# EXERCISE REQUIREMENTS
From the line with "Do not sully the snow in the dead of winter" through the line with "Much of the", repeat the entries verbatim, both end lines included, and add nothing.

# DATASET EXCERPTS
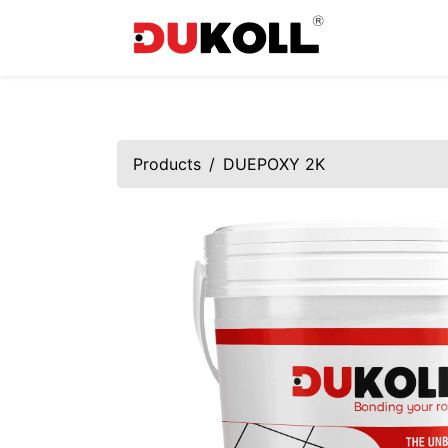
Products
DUEPOXY 2K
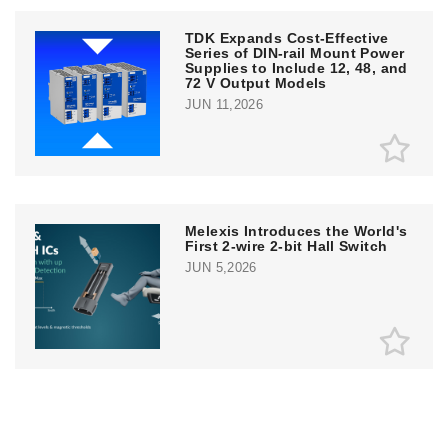
TDK Expands Cost-Effective
Series of DIN-rail Mount Power
Supplies to Include 12, 48, and
72 V Output Models
JUN 11,2026
Melexis Introduces the World's
First 2-wire 2-bit Hall Switch
JUN 5,2026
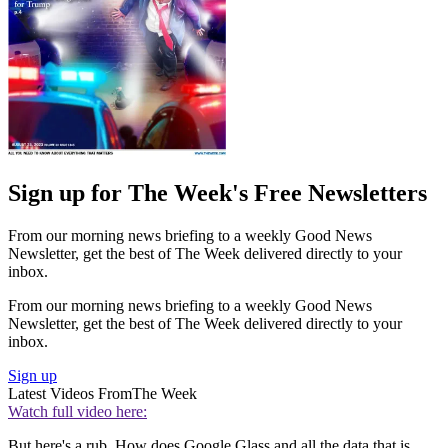
Sign up for The Week's Free Newsletters
From our morning news briefing to a weekly Good News
Newsletter, get the best of The Week delivered directly to your
inbox.
From our morning news briefing to a weekly Good News
Newsletter, get the best of The Week delivered directly to your
inbox.
Sign up
Latest Videos From
The Week
Watch full video here:
But here's a rub. How does Google Glass and all the data that is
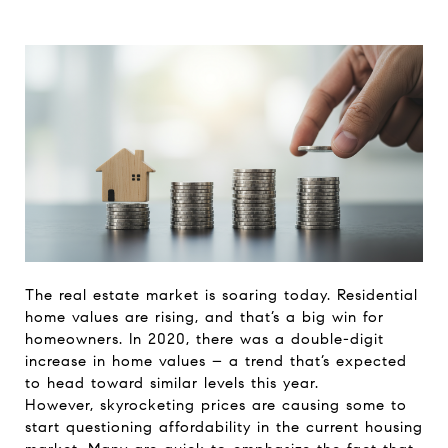
The real estate market is soaring today. Residential
home values are rising, and that’s a big win for
homeowners. In 2020, there was a double-digit
increase in home values – a trend that’s expected
to head toward similar levels this year.
However, skyrocketing prices are causing some to
start questioning affordability in the current housing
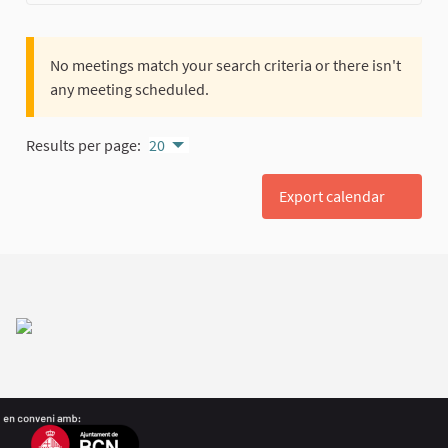
No meetings match your search criteria or there isn't
any meeting scheduled.
Results per page:
20
Export calendar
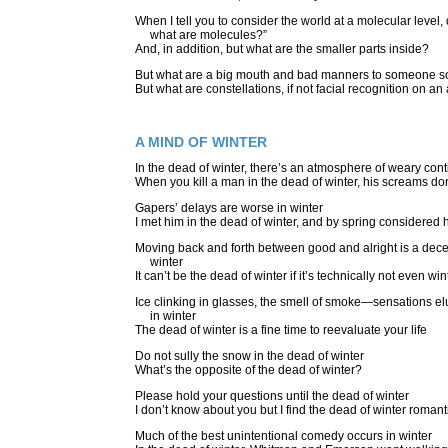
When I tell you to consider the world at a molecular level,
what are molecules?”
And, in addition, but what are the smaller parts inside?
But what are a big mouth and bad manners to someone so
But what are constellations, if not facial recognition on an
A MIND OF WINTER
In the dead of winter, there’s an atmosphere of weary con
When you kill a man in the dead of winter, his screams don’
Gapers’ delays are worse in winter
I met him in the dead of winter, and by spring considere
Moving back and forth between good and alright is a decen
winter
It can’t be the dead of winter if it’s technically not even win
Ice clinking in glasses, the smell of smoke—sensations e
in winter
The dead of winter is a fine time to reevaluate your life
Do not sully the snow in the dead of winter
What’s the opposite of the dead of winter?
Please hold your questions until the dead of winter
I don’t know about you but I find the dead of winter romant
Much of the best unintentional comedy occurs in winter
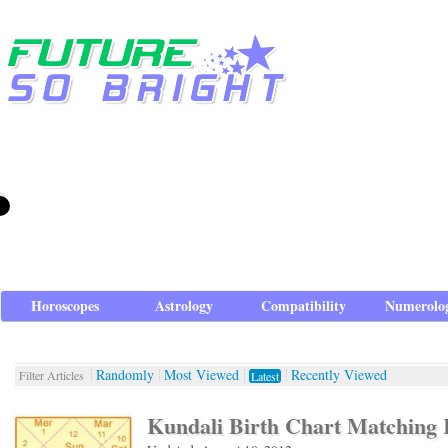
Horoscopes
Astrology
Compatibility
Numerolo
Randomly
Most Viewed
Recently Viewed
Filter Articles
Latest
Kundali Birth Chart Matching 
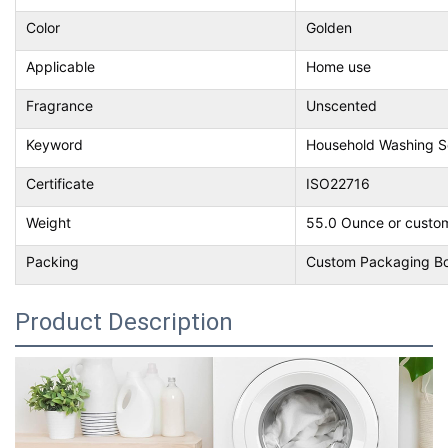
Color
Golden
Applicable
Home use
Fragrance
Unscented
Keyword
Household Washing 
Certificate
ISO22716
Weight
55.0 Ounce or custo
Packing
Custom Packaging B
Product Description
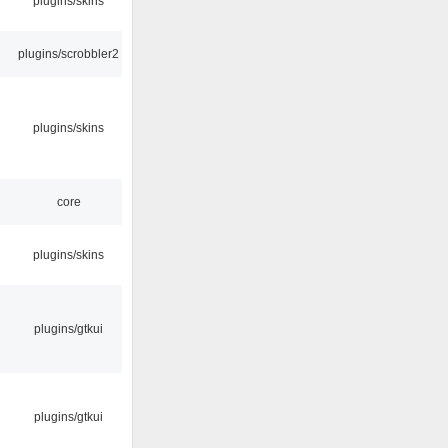
plugins/skins
plugins/scrobbler2
plugins/skins
core
plugins/skins
plugins/gtkui
plugins/gtkui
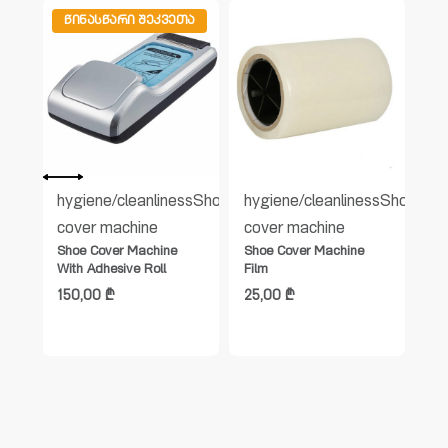
ᲬᲘᲜᲐᲡᲬᲐᲠᲘ ᲨᲔᲙᲕᲔᲗᲐ
Ა
s
Shoe
hygiene/cleanliness
Shoe
hygiene/cleanliness
Shoe
hy
cover machine
cover machine
co
Shoe Cover Machine
Shoe Cover Machine
Sh
With Adhesive Roll
Film
(H
150,00
₾
25,00
₾
14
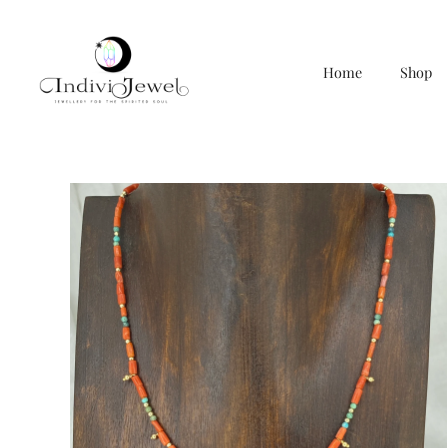
Home
Shop
Skip
to
content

# RESULT OF THE TASK
Do not sully the snow in the dead of winter
What’s the opposite of the dead of winter?
Please hold your questions until the dead of winter
I don’t know about you but I find the dead of winter romant
Much of the best unintentional comedy occurs in winter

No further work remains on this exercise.